What to do:
1: From the forum thread on blockchains and XML, translate this sentence into Spanish: "So you can say it's like TCP/IP with a memory."
2: Reproduce the lines of the records, beginning with the line containing "Page size: 1275x1650." and continuing through the end of the records.

Selected extract:

:::

JSON hasn’t, and won’t kill XML. it’s a simpler solution for most of the
things XML ended up being used for, but it’s pretty bad outside its comfort
zone. Companies that use it aren’t necessarily dinosaurs.

All that said, the author isn’t totally off base, just enough to annoy me on a
Saturday morning :-).

------
ThomPete
Our parents built the internet, our generations turned it into something
useful for the masses. I believe we are witnessing the same situation. Our
generation created the blockchain but it will be the coming generations and
the progress of technology which will find utility.

The blockchain doesn't "belong" to our generation just like the internet
didn't "belong" to our parent's generation even though they created it...
#Blockchain #cryptocurrency

We have too many endless debates about whether it's good or bad, a scam, to
energy intensive, too much skepticism, too many scars from believing in media-
hyped utopias or dystopias just to see them fail. The coming generations will
adopt it as if it's the most natural thing in the world and find ways to
utilize it we never thought off because they will be defining what has
inherent value to them. If you don't, believe that you have never experienced
how the art market functions or never heard kids discuss the latest skin or
emote in Fortnite...

Culture drives what we consider inherent valuable, not pure logic or academia
or Adam Smith. The blockchain is made for the digital culture and what will be
considered valuable (and thus per definition scarce) within that domain for
reasons still to be seen.

The blockchain is a protocol, protocols are infrastructure. The primary value
of the blockchain protocol is its ability to remember which is what gives it
it's "physical/atomic" properties. It's not decentralization as many believe
as that was already solved with the TCP/IP protocol.

So you can say it's like TCP/IP with a memory.

This also means that it's much harder to take things from the physical world
and apply the blockchain as that can still be compromised.

So instead of where it will shine is in things that are created in the digital
space. Crypto Kitties, Money, Digital Pokemon Cards, Documentation, Identity,
Marketplaces with digital assets etc.

Everything that has inception in the digital world.

------
Mc_Big_G
Yeah, blockchains, whatever. Cryptocurrencies are here to stay and if you
think bitcoin is the xml of crypto, you’re going to look exponentially dumb in
the coming years. Good luck with that.

------
jondubois
>> Blockchains solve centralization, which will turn out not to be the
problem.

Centralization is a huge problem. Centralization means that lots of smart,
hard working people essentially have to wait in line (sometimes forever) to
get access to capital in order to implement their ideas. Capital is so
centralized that decision makers don't have the mental bandwidth to invest it
effectively so most of it gets absorbed by useless institutions who do useless
stuff.

------
asenna
I would suggest the author to place long-term bets on those blockchain
predictions on the Augur prediction markets : )

------
jefecoon
From 1995 to 2002 I led biz dev for DataChannel's XML parser [ the first
written, most widely licensed to other platforms eg MSFT, and likely most
widely adopted ]. I coordinated our participation in XML & all the related web
services standards bodies.

We got to participate in a lot of amazing projects, whether relatively simple
open standards for DTDs that made it easy to interchange crisply [ eg MathML,
many others ], or for industries with considerable interchange challenges [ eg
SWIFT ]. These projects were typically fairly lightweight, and fortunately
many simply 'worked' and succeeded. In this capacity XML seemed to "just work"

:::

(Records in a dataset)
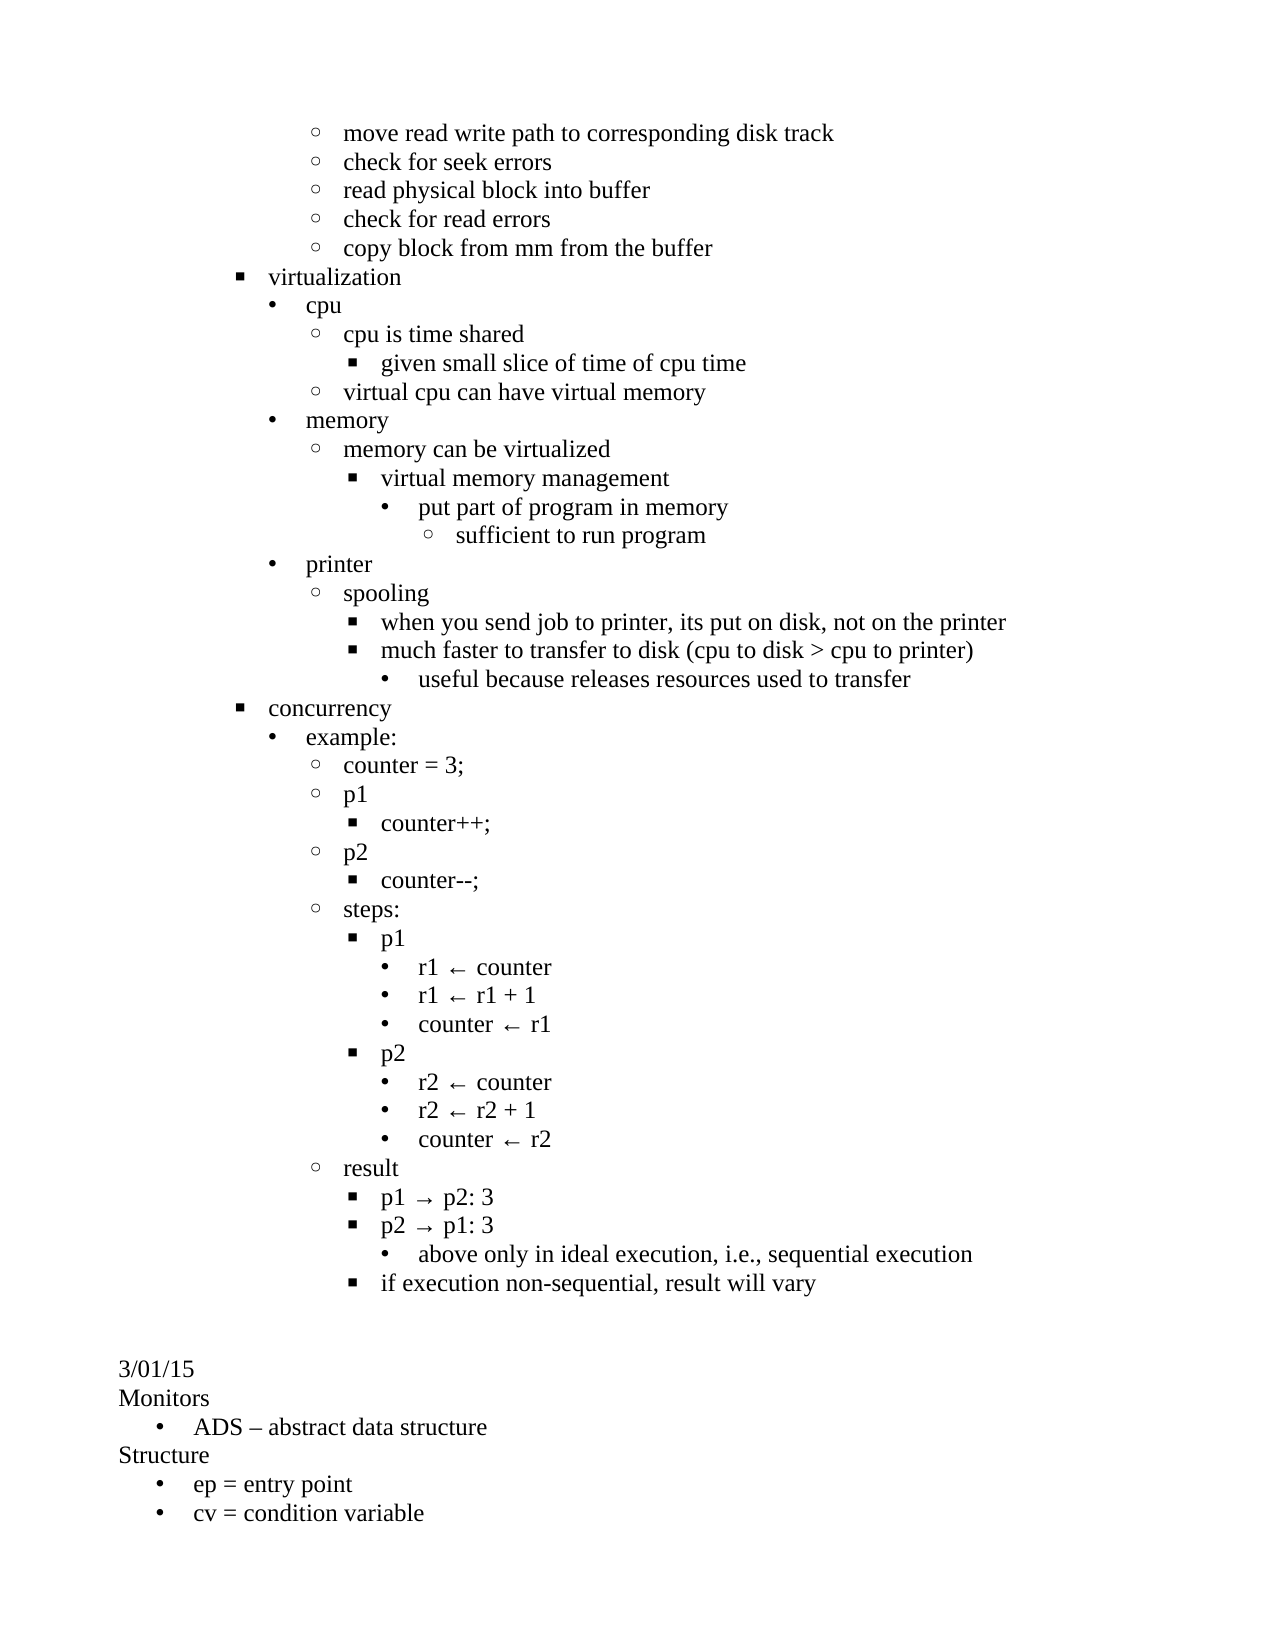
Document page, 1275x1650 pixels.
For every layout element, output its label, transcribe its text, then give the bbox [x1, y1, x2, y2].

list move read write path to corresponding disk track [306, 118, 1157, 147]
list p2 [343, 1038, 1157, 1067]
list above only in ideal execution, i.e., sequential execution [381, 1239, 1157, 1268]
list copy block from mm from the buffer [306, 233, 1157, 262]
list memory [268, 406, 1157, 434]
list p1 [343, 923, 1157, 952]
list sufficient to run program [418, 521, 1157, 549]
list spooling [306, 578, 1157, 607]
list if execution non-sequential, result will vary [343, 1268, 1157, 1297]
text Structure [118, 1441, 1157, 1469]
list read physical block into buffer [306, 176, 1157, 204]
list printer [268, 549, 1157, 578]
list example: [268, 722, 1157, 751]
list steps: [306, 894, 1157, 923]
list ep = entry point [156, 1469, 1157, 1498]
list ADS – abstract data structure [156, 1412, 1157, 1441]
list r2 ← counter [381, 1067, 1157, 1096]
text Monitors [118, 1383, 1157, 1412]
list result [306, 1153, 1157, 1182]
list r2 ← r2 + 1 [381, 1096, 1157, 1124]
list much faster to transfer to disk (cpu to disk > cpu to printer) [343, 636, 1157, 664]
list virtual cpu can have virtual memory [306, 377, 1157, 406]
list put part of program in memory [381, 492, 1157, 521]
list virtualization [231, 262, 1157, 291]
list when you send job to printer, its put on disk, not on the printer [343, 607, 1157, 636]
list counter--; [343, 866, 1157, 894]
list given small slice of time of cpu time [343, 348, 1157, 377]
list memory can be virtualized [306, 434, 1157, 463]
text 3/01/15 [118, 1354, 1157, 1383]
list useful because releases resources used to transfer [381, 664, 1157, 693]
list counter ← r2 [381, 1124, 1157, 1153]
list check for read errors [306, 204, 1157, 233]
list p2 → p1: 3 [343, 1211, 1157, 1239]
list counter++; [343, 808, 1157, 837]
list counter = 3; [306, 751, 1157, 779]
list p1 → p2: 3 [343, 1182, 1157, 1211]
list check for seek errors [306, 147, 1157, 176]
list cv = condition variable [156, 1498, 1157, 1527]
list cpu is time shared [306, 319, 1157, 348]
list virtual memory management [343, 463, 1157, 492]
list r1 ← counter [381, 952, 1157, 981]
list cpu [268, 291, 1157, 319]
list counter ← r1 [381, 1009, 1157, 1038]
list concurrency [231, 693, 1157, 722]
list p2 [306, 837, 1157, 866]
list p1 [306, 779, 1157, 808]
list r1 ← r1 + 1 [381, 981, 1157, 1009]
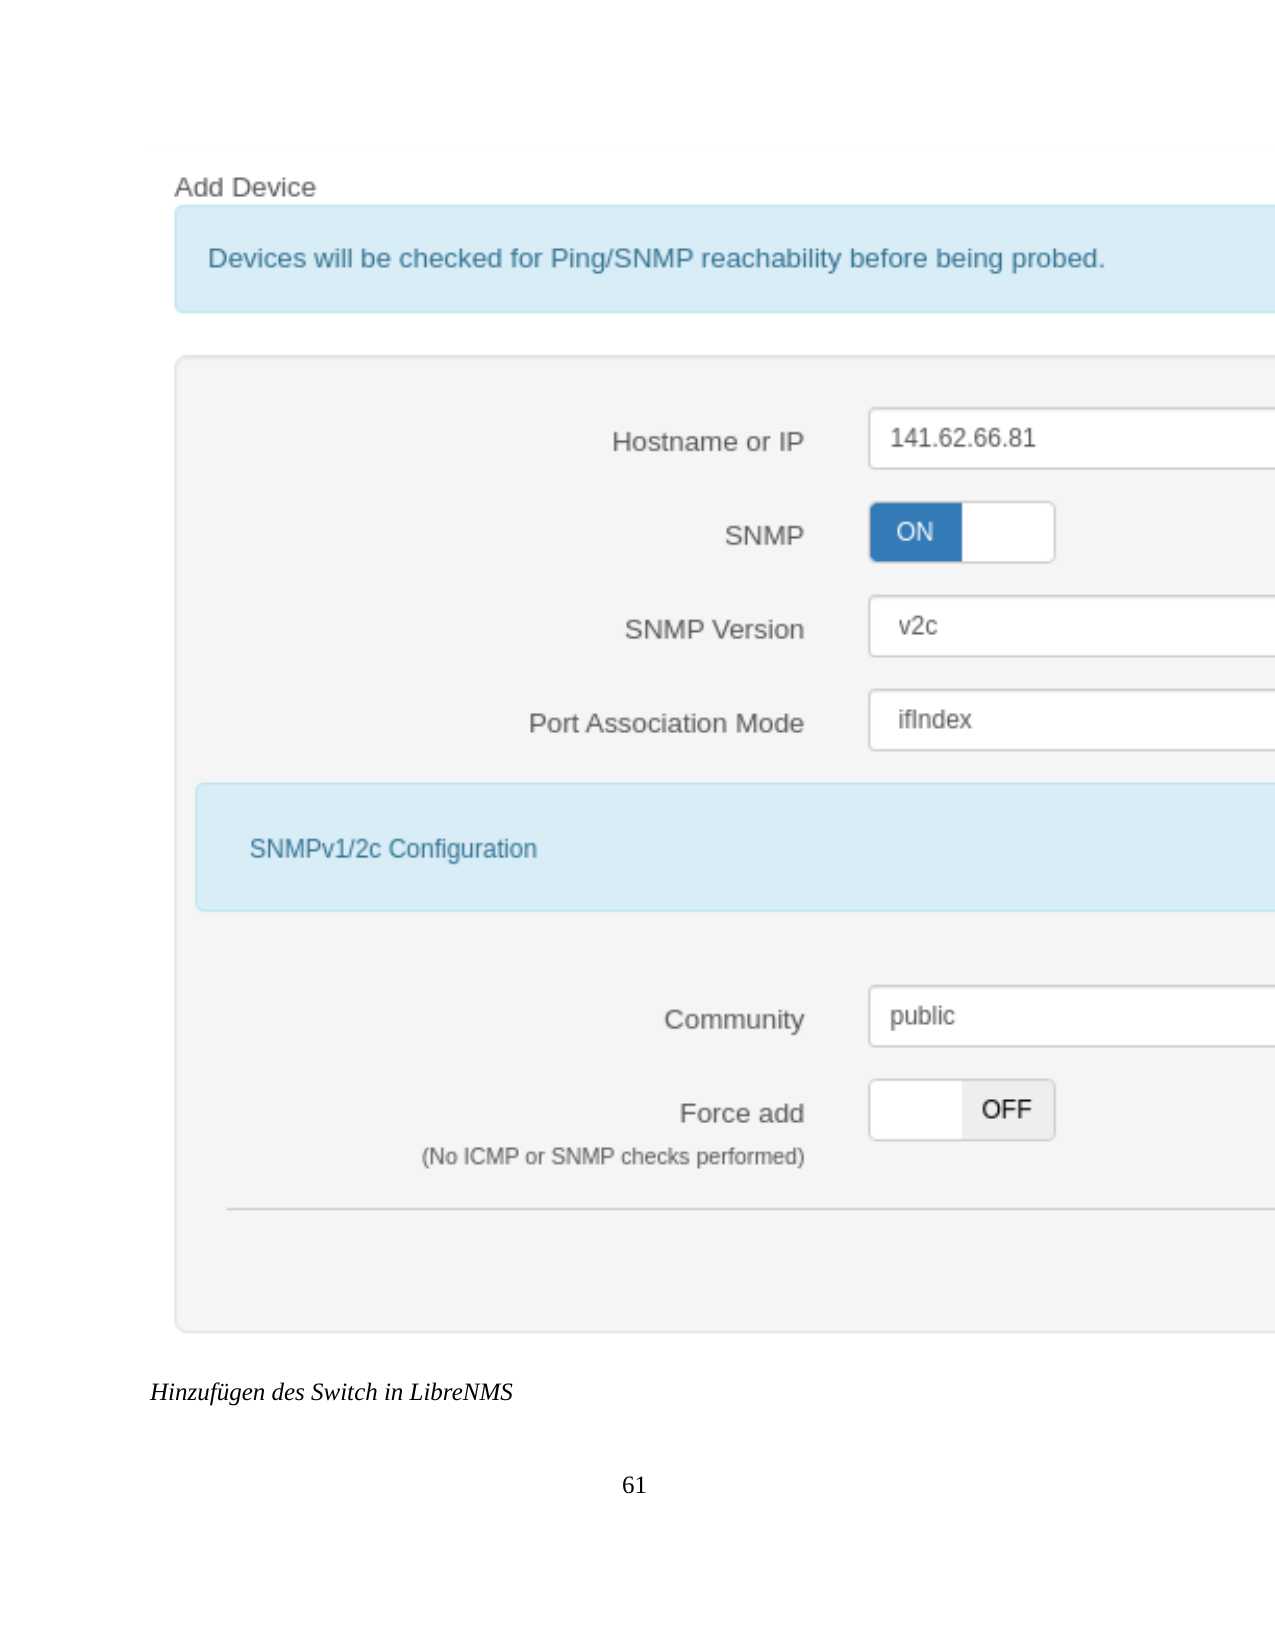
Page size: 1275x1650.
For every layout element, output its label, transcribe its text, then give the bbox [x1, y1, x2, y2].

:::

Task answers:
1: Así que se puede decir que es como TCP/IP con memoria.

2:
Page size: 1275x1650.
For every layout element, output its label, transcribe its text, then give the bbox [x1, y1, x2, y2].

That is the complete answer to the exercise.